I just got word that a friend of mine is going to lose her battle with Leukemia.
My first reaction to this news was unprintable. It was a variation of one of George Carlin’s seven words you can’t say on the air. My second reaction was the classic lament of “It’s not fair!”
But as I drove along in the van, digesting the news, I got to wondering about what exactly “fair” is. Are there different definitions of “fair?” Of course there are. We all know that what’s fair to you might not seem fair to me. But is there an objective definition of “fair” that we’d all have to grudgingly accept, no matter how little we like it?

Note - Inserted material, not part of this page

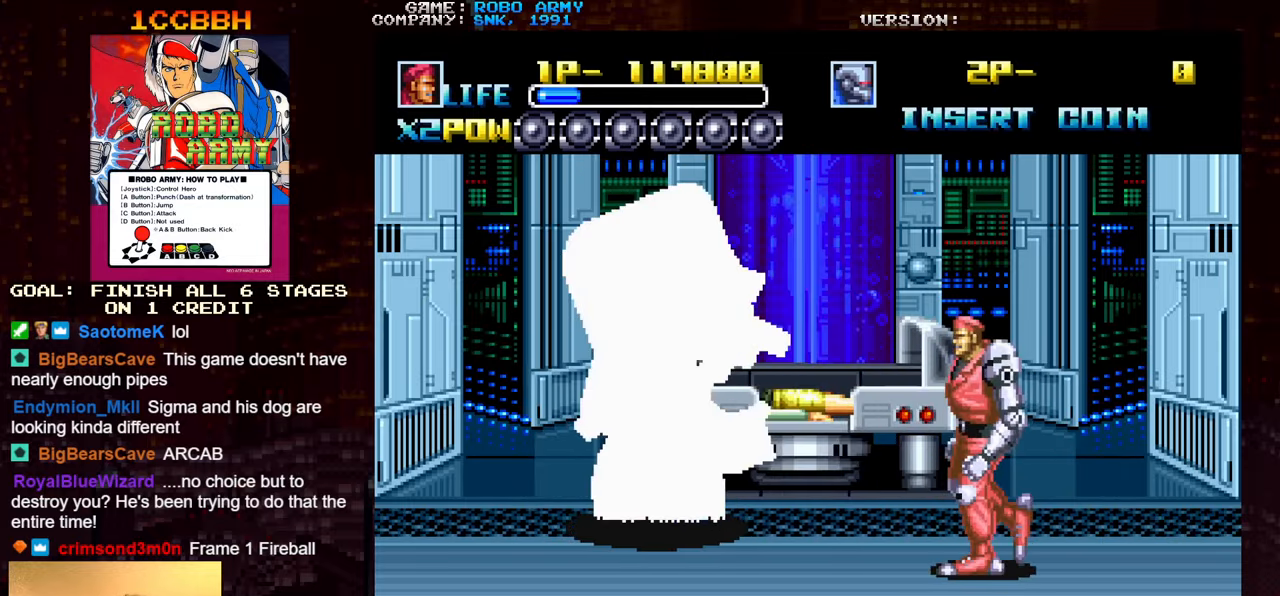
{"buttons": [], "left_stick": "down-right", "events": [[100, "CROSS", "up"], [100, "left_stick", "center"], [250, "left_stick", "right"], [333, "left_stick", "down-right"]]}
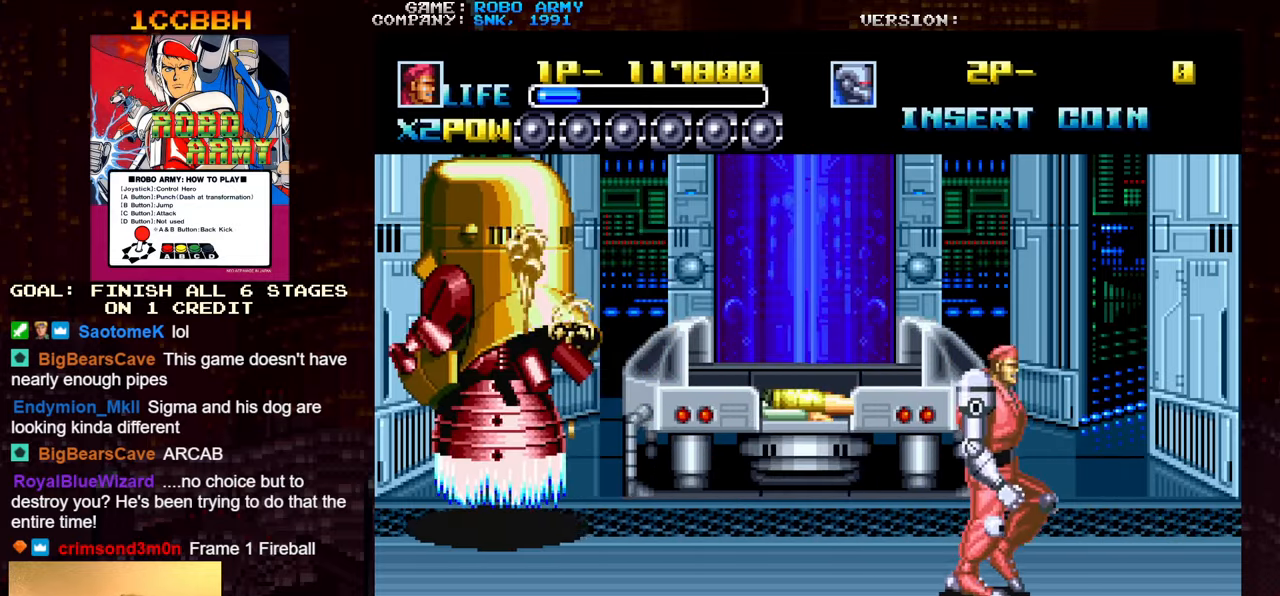
{"buttons": [], "left_stick": "center", "events": [[66, "left_stick", "right"], [416, "left_stick", "center"]]}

If we define “fair” as things always going the way we want them, never having bad things happen to people we love, and only ever having bad things happen to evil people, then life is pretty unfair most of the time. But suppose we look at “fair” differently? I’m a math person. Suppose we look at it as being a relatively even random distribution?
According to the figures I was able to get from Wikipedia, which may be wrong, in the year 2000, 256,000 people around the world developed some form of Leukemia. With a world population of 6 billion, that works out to 1 in every 24,000 people or 0.004%.
If this is the case, then if 0.004% of people are diagnosed with Leukemia, wouldn’t a “fair” distribution be 0.004% of nice people, 0.004% of evil people, 0.004% of children, 0.004% of people I know, etc? Isn’t the very definition of “fair” the fact that it doesn’t seem to just land on one group of people, but that it inflicts its pain pretty evenly throughout the entire population with no partiality?
Looked at that way, while it may not be the way I'd like things to be, it may be perfectly "fair" that people I know and are really nice people get this as well as people who I believe the world could well do without.
That is, of course, if that’s how you define fair; and I may just be rationalizing.
A friend of mine is going to lose her battle with Leukemia. It may be statistically fair, but I don’t like it one zbgure-shpxvat bit.